> _Required action 1_
Translate into Spanish this sentence from the peer review report on polyethylene composite films: "The importance of MWCNTs and their novelty must be well demonstrated in the last paragraph of the introduction."

> _Text block_
☆ ☆ ☆ ☆
Composite High-k Films Based on Polyethylene Filled with Electric Arc Furnace Dust and MWCNT with Permittivity Synergetic Effect

Round 1

Reviewer 1 Report

In this paper, the author studied and fabricated composite films based on a widely used polyethylene polymer matrix and metallurgical production waste as a filler. The idea is good but some improvements.

1.       The introduction section is too basic, it should be revised with some latest and relevant literature. Also, please make a maximum of 4 to 5 paragraphs in this section.

2.       In the experimental section, relevant references are required for each used general statement.

3.       In table 1, the “S” value should be corrected.

4.       In figure 3, please label the relevant XRD peaks for a better understanding of these spectra.

5.       In Figures 4, 5, and 6 please use units in brackets.

6.       The conclusion part is too generic, please revise it with key findings.

7.       The article is full of grammatical and typo mistakes and hard to understand. English corrections are necessarily required. 

Comments for author File: Comments.pdf

Author Response

In this paper, the author studied and fabricated composite films based on a widely used polyethylene polymer matrix and metallurgical production waste as a filler. The idea is good but some improvements.

Point 1: The introduction section is too basic, it should be revised with some latest and relevant literature. Also, please make a maximum of 4 to 5 paragraphs in this section.

Response 1: Thank you for your comment. Latest and relevant literature was added and 5 paragraphs were made in Introduction.

Point 2: In the experimental section, relevant references are required for each used general statement.

Response 2: Thank you for your comment. It was corrected. (in red)

Point 3: In table 1, the “S” value should be corrected.

Response 3: Thank you for your comment. The “S” value was corrected. (in red)

Point 4: In figure 3, please label the relevant XRD peaks for a better understanding of these spectra.

Response 4: Thank you for your comment. Label the relevant XRD peaks was added.

Point 5: In Figures 4, 5, and 6 please use units in brackets.

Response 5: Thank you for your comment. It was corrected.

Point 6: The conclusion part is too generic, please revise it with key findings.

Response 6: Thank you for your comment. The conclusion part was corrected. (in red)

Point 7: The article is full of grammatical and typo mistakes and hard to understand. English corrections are necessarily required.

Response 7: Thank you for your comment. English corrections were done. (in red)

Author Response File: Author Response.docx

Reviewer 2 Report

The reuse of industrial waste including EAFD as reinforcement in metal matrix composites is not widely explored although it has shown a potential to improve mechanical properties, such as hardness and mechanical strength. The authors have used this material as a filler to improve the dielectric permittivity with some additions of MWCNTs. The most broadly used conductive fillers are carbon nanotubes (CNTs), metal particles, and graphene derivatives. Among all the Single-wall CNTs commercially available on the market. In the submitted work to Coatings/MDPI by the authors Kuznetsov et al, it has been demonstrated that higher dielectric permittivity can be improved through conductive filler / special additives. The article itself is written OK and supported with data but the main concern of this is the novelty part (being not extensively explained in appropriate sections), and the areas that require clarification are given below.

 ·         The importance of MWCNTs and their novelty must be well demonstrated in the last paragraph of the introduction. Otherwise, it leaves an impression as though it is routine work without any original ideas.

·         In the section introduction lines 81 – 84, a long sentence and the intended meaning are unclear.
☆ ☆ ☆ ☆
> _Data for this exercise_
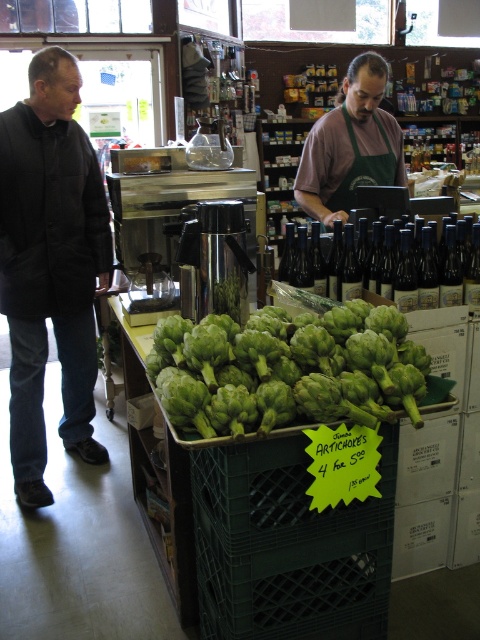
You are a customer in the grocery store and want to know which is taller between the green matte artichoke at center and the green apron at center. Can you determine which one is taller?

The green matte artichoke at center is not as tall as the green apron at center, so the green apron at center is taller.

From the picture: You are standing in the grocery store and want to buy the green matte artichoke at center. The store has a rule that you must pick items from the counter closest to you. The counter with the green matte artichoke at center is located at point (285, 371). Is this the closest counter to you?

A: The green matte artichoke at center is represented by point (285, 371), so the counter it is on is at that location. Since the question asks if this is the closest counter to you, but there is no information about other counters or their distances provided, it cannot be determined from the given information.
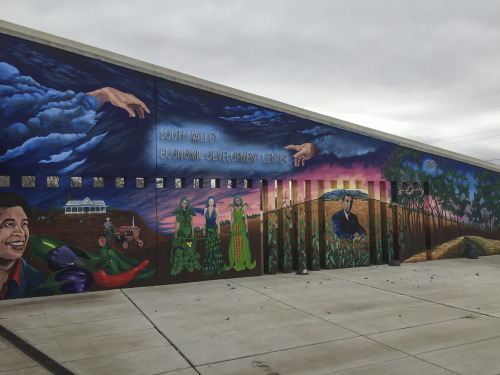
Locate an element on the screen. The image size is (500, 375). big mural on the wall is located at coordinates (195, 207).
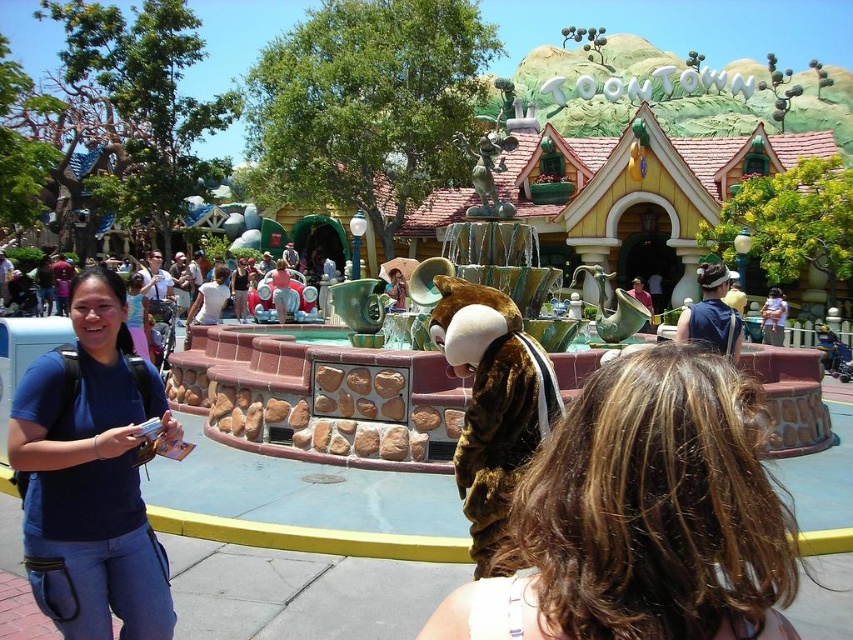
Question: Does brown hair at center lie behind blue fabric shirt at center?

Choices:
 (A) yes
 (B) no

Answer: (B)

Question: Is brown hair at center bigger than blue fabric shirt at center?

Choices:
 (A) no
 (B) yes

Answer: (A)

Question: Which point is farther to the camera?

Choices:
 (A) brown hair at center
 (B) blue fabric shirt at center

Answer: (B)

Question: Which point appears farthest from the camera in this image?

Choices:
 (A) (708, 492)
 (B) (140, 532)

Answer: (B)

Question: Can you confirm if brown hair at center is positioned to the right of blue fabric shirt at center?

Choices:
 (A) no
 (B) yes

Answer: (B)

Question: Which point is farther to the camera?

Choices:
 (A) brown hair at center
 (B) blue fabric shirt at center

Answer: (B)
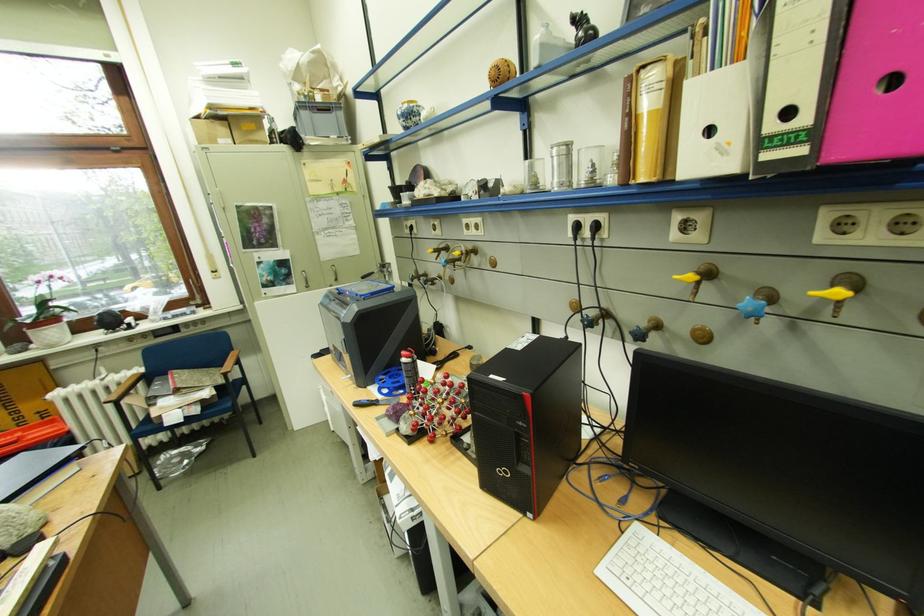
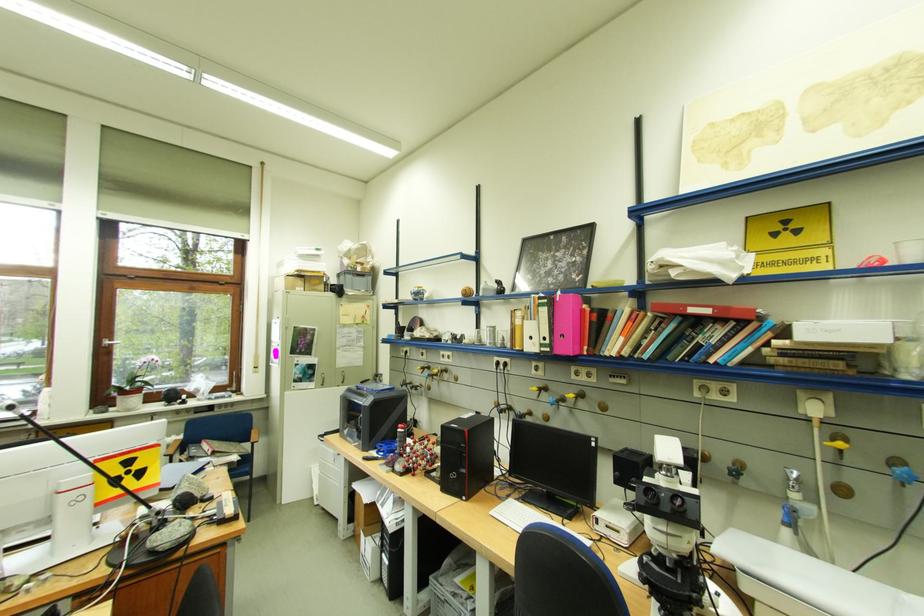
☆ ☆ ☆ ☆
> _Required action 2_
Turn the lines of the listing into a numbered list, starting at the line that contains "The green matte artichoke at center is not" and ending at the end of the listing. Leave out blank lines and pictures.

> _Exercise solution 1_
La importancia de los MWCNT y su novedad deben demostrarse adecuadamente en el último párrafo de la introducción.

> _Exercise solution 2_
1. The green matte artichoke at center is not as tall as the green apron at center, so the green apron at center is taller.
2. From the picture: You are standing in the grocery store and want to buy the green matte artichoke at center. The store has a rule that you must pick items from the counter closest to you. The counter with the green matte artichoke at center is located at point (285, 371). Is this the closest counter to you?
3. A: The green matte artichoke at center is represented by point (285, 371), so the counter it is on is at that location. Since the question asks if this is the closest counter to you, but there is no information about other counters or their distances provided, it cannot be determined from the given information.
4. Locate an element on the screen. The image size is (500, 375). big mural on the wall is located at coordinates (195, 207).
5. Question: Does brown hair at center lie behind blue fabric shirt at center?
6. Choices:
7.  (A) yes
8.  (B) no
9. Answer: (B)
10. Question: Is brown hair at center bigger than blue fabric shirt at center?
11. Choices:
12.  (A) no
13.  (B) yes
14. Answer: (A)
15. Question: Which point is farther to the camera?
16. Choices:
17.  (A) brown hair at center
18.  (B) blue fabric shirt at center
19. Answer: (B)
20. Question: Which point appears farthest from the camera in this image?
21. Choices:
22.  (A) (708, 492)
23.  (B) (140, 532)
24. Answer: (B)
25. Question: Can you confirm if brown hair at center is positioned to the right of blue fabric shirt at center?
26. Choices:
27.  (A) no
28.  (B) yes
29. Answer: (B)
30. Question: Which point is farther to the camera?
31. Choices:
32.  (A) brown hair at center
33.  (B) blue fabric shirt at center
34. Answer: (B)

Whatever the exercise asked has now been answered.